## [Description of the task]
Copy the records below word for word, leaving out the pictures.
*** Available data ***
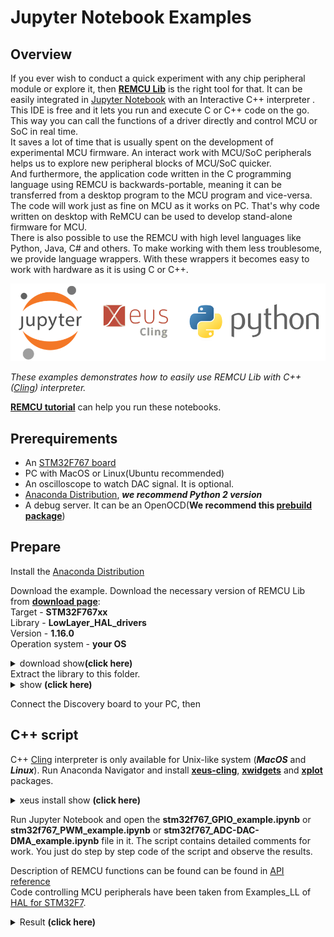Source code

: # Jupyter Notebook Examples

## Overview
If you ever wish to conduct a quick experiment with any chip peripheral module or explore it, then [**REMCU Lib**](https://remotemcu.com/) is the right tool for that. It can be easily integrated in [Jupyter Notebook](https://jupyter.org/) with an Interactive C++ interpreter . This IDE is free and it lets you run and execute C or C++ code on the go. This way you can call the functions of a driver directly and control MCU or SoC in real time.  
It saves a lot of time that is usually spent on the development of experimental MCU firmware. An interact work with MCU/SoC peripherals helps us to explore new peripheral blocks of MCU/SoC quicker.  
And furthermore, the application code written in the C programming language using REMCU is backwards-portable, meaning it can be transferred from a desktop program to the MCU program and vice-versa. The code will work just as fine on MCU as it works on PC. That's why code written on desktop with ReMCU can be used to develop stand-alone firmware for MCU.  
There is also possible to use the REMCU with high level languages like Python, Java, C# and others.  To make working with them less troublesome, we provide language wrappers. With these wrappers it becomes easy to work with hardware as it is using C or C++.

![Jupiter_static](img/Jupiter_static.png)

*These examples demonstrates how to easily use REMCU Lib with C++ ([Cling](https://github.com/root-project/cling)) interpreter.*

[**REMCU tutorial**](https://remotemcu.com/tutorials) can help you run these notebooks.


## Prerequirements
  * An [STM32F767 board](img/f7board.jpg)
  * PC with MacOS or Linux(Ubuntu recommended)
  * An oscilloscope to watch DAC signal. It is optional.
  * [Anaconda Distribution](https://www.anaconda.com/distribution/), ***we recommend Python 2 version***
  * A debug server. It can be an OpenOCD(**We recommend this [prebuild package](https://github.com/ilg-archived/openocd/releases/tag/v0.10.0-12-20190422)**)

## Prepare

Install the [Anaconda Distribution](https://www.anaconda.com/distribution/) 

Download the example. Download the necessary version of REMCU Lib from [**download page**](https://remotemcu.com/download):  
Target - **STM32F767xx**  
Library - **LowLayer_HAL_drivers**  
Version - **1.16.0**  
Operation system - **your OS**
<details>
  <summary>download show<b>(click here) </b></summary>
  
![](img/downloadF7.PNG)
</details>
Extract the library to this folder. 
<details>
  <summary>show <b>(click here)</b></summary>
  
![](img/extract.PNG)
</details>

Connect the Discovery board to your PC, then

## C++ script
C++ [Cling](https://github.com/root-project/cling) interpreter is only available for Unix-like system (***MacOS*** and ***Linux***). Run Anaconda Navigator and install [**xeus-cling**](https://github.com/jupyter-xeus/xeus-cling), [**xwidgets**](https://github.com/jupyter-xeus/xwidgets) and [**xplot**](https://github.com/QuantStack/xplot) packages.  
<details>
  <summary>xeus install show
<b>(click here) </b></summary>

![](img/xeus.png)
![](img/xwidgets.png)
![](img/xplot.png)
</details>

Run Jupyter Notebook and open the **stm32f767_GPIO_example.ipynb** or **stm32f767_PWM_example.ipynb** or **stm32f767_ADC-DAC-DMA_example.ipynb** file in it. The script contains detailed comments for work. You just do step by step code of the script and observe the results.  

Description of REMCU functions can be found can be found in [API reference](https://remotemcu.com/api-v1-0)  
Code controlling MCU peripherals have been taken from Examples_LL of [HAL for STM32F7](https://github.com/STMicroelectronics/STM32CubeF7/tree/master/Projects/STM32F767ZI-Nucleo/Examples_LL/).

<details>
  <summary>Result <b>(click here)</b></summary>
  
[video](img/demo_examples.mp4)
</details>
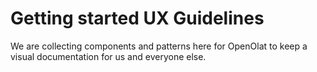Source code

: # Getting started UX Guidelines

We are collecting components and patterns here for OpenOlat to keep a visual documentation for us and everyone else.


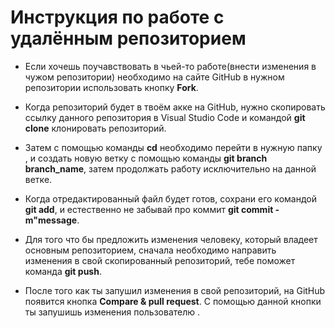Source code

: # Инструкция по работе с удалённым репозиторием 

* Если хочешь поучавствовать в чьей-то работе(внести изменения в чужом репозитории) необходимо на сайте GitHub в нужном репозитории использовать кнопку **Fork**.

* Когда репозиторий будет в твоём акке на GitHub, нужно скопировать ссылку  данного репозитория в Visual Studio Code и командой **git clone**  клонировать репозиторий.

* Затем с помощью команды **cd** необходимо перейти в нужную папку , и создать новую ветку с помощью команды **git branch branch_name**, затем продолжать работу исключительно на данной ветке.

* Когда отредактированный файл будет готов, сохрани его командой **git add**, и естественно не забывай про коммит **git commit -m"message**.

* Для того что бы предложить изменения человеку, который владеет основным репозиторием, сначала необходимо направить изменения  в свой скопированный репозиторий, тебе поможет команда **git push**.

* После того как ты запушил изменения в свой репозиторий, на GitHub появится кнопка **Compare &  pull request**. С помощью данной кнопки ты запушишь изменения пользователю .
***
## [Solution to the problem]
Source code

: # Jupyter Notebook Examples

## Overview
If you ever wish to conduct a quick experiment with any chip peripheral module or explore it, then [**REMCU Lib**](https://remotemcu.com/) is the right tool for that. It can be easily integrated in [Jupyter Notebook](https://jupyter.org/) with an Interactive C++ interpreter . This IDE is free and it lets you run and execute C or C++ code on the go. This way you can call the functions of a driver directly and control MCU or SoC in real time.  
It saves a lot of time that is usually spent on the development of experimental MCU firmware. An interact work with MCU/SoC peripherals helps us to explore new peripheral blocks of MCU/SoC quicker.  
And furthermore, the application code written in the C programming language using REMCU is backwards-portable, meaning it can be transferred from a desktop program to the MCU program and vice-versa. The code will work just as fine on MCU as it works on PC. That's why code written on desktop with ReMCU can be used to develop stand-alone firmware for MCU.  
There is also possible to use the REMCU with high level languages like Python, Java, C# and others.  To make working with them less troublesome, we provide language wrappers. With these wrappers it becomes easy to work with hardware as it is using C or C++.

![Jupiter_static](img/Jupiter_static.png)

*These examples demonstrates how to easily use REMCU Lib with C++ ([Cling](https://github.com/root-project/cling)) interpreter.*

[**REMCU tutorial**](https://remotemcu.com/tutorials) can help you run these notebooks.


## Prerequirements
  * An [STM32F767 board](img/f7board.jpg)
  * PC with MacOS or Linux(Ubuntu recommended)
  * An oscilloscope to watch DAC signal. It is optional.
  * [Anaconda Distribution](https://www.anaconda.com/distribution/), ***we recommend Python 2 version***
  * A debug server. It can be an OpenOCD(**We recommend this [prebuild package](https://github.com/ilg-archived/openocd/releases/tag/v0.10.0-12-20190422)**)

## Prepare

Install the [Anaconda Distribution](https://www.anaconda.com/distribution/) 

Download the example. Download the necessary version of REMCU Lib from [**download page**](https://remotemcu.com/download):  
Target - **STM32F767xx**  
Library - **LowLayer_HAL_drivers**  
Version - **1.16.0**  
Operation system - **your OS**
<details>
  <summary>download show<b>(click here) </b></summary>
  
![](img/downloadF7.PNG)
</details>
Extract the library to this folder. 
<details>
  <summary>show <b>(click here)</b></summary>
  
![](img/extract.PNG)
</details>

Connect the Discovery board to your PC, then

## C++ script
C++ [Cling](https://github.com/root-project/cling) interpreter is only available for Unix-like system (***MacOS*** and ***Linux***). Run Anaconda Navigator and install [**xeus-cling**](https://github.com/jupyter-xeus/xeus-cling), [**xwidgets**](https://github.com/jupyter-xeus/xwidgets) and [**xplot**](https://github.com/QuantStack/xplot) packages.  
<details>
  <summary>xeus install show
<b>(click here) </b></summary>

![](img/xeus.png)
![](img/xwidgets.png)
![](img/xplot.png)
</details>

Run Jupyter Notebook and open the **stm32f767_GPIO_example.ipynb** or **stm32f767_PWM_example.ipynb** or **stm32f767_ADC-DAC-DMA_example.ipynb** file in it. The script contains detailed comments for work. You just do step by step code of the script and observe the results.  

Description of REMCU functions can be found can be found in [API reference](https://remotemcu.com/api-v1-0)  
Code controlling MCU peripherals have been taken from Examples_LL of [HAL for STM32F7](https://github.com/STMicroelectronics/STM32CubeF7/tree/master/Projects/STM32F767ZI-Nucleo/Examples_LL/).

<details>
  <summary>Result <b>(click here)</b></summary>
  
[video](img/demo_examples.mp4)
</details>
Source code

: # Getting started UX Guidelines

We are collecting components and patterns here for OpenOlat to keep a visual documentation for us and everyone else.


Source code

: # Инструкция по работе с удалённым репозиторием 

* Если хочешь поучавствовать в чьей-то работе(внести изменения в чужом репозитории) необходимо на сайте GitHub в нужном репозитории использовать кнопку **Fork**.

* Когда репозиторий будет в твоём акке на GitHub, нужно скопировать ссылку  данного репозитория в Visual Studio Code и командой **git clone**  клонировать репозиторий.

* Затем с помощью команды **cd** необходимо перейти в нужную папку , и создать новую ветку с помощью команды **git branch branch_name**, затем продолжать работу исключительно на данной ветке.

* Когда отредактированный файл будет готов, сохрани его командой **git add**, и естественно не забывай про коммит **git commit -m"message**.

* Для того что бы предложить изменения человеку, который владеет основным репозиторием, сначала необходимо направить изменения  в свой скопированный репозиторий, тебе поможет команда **git push**.

* После того как ты запушил изменения в свой репозиторий, на GitHub появится кнопка **Compare &  pull request**. С помощью данной кнопки ты запушишь изменения пользователю .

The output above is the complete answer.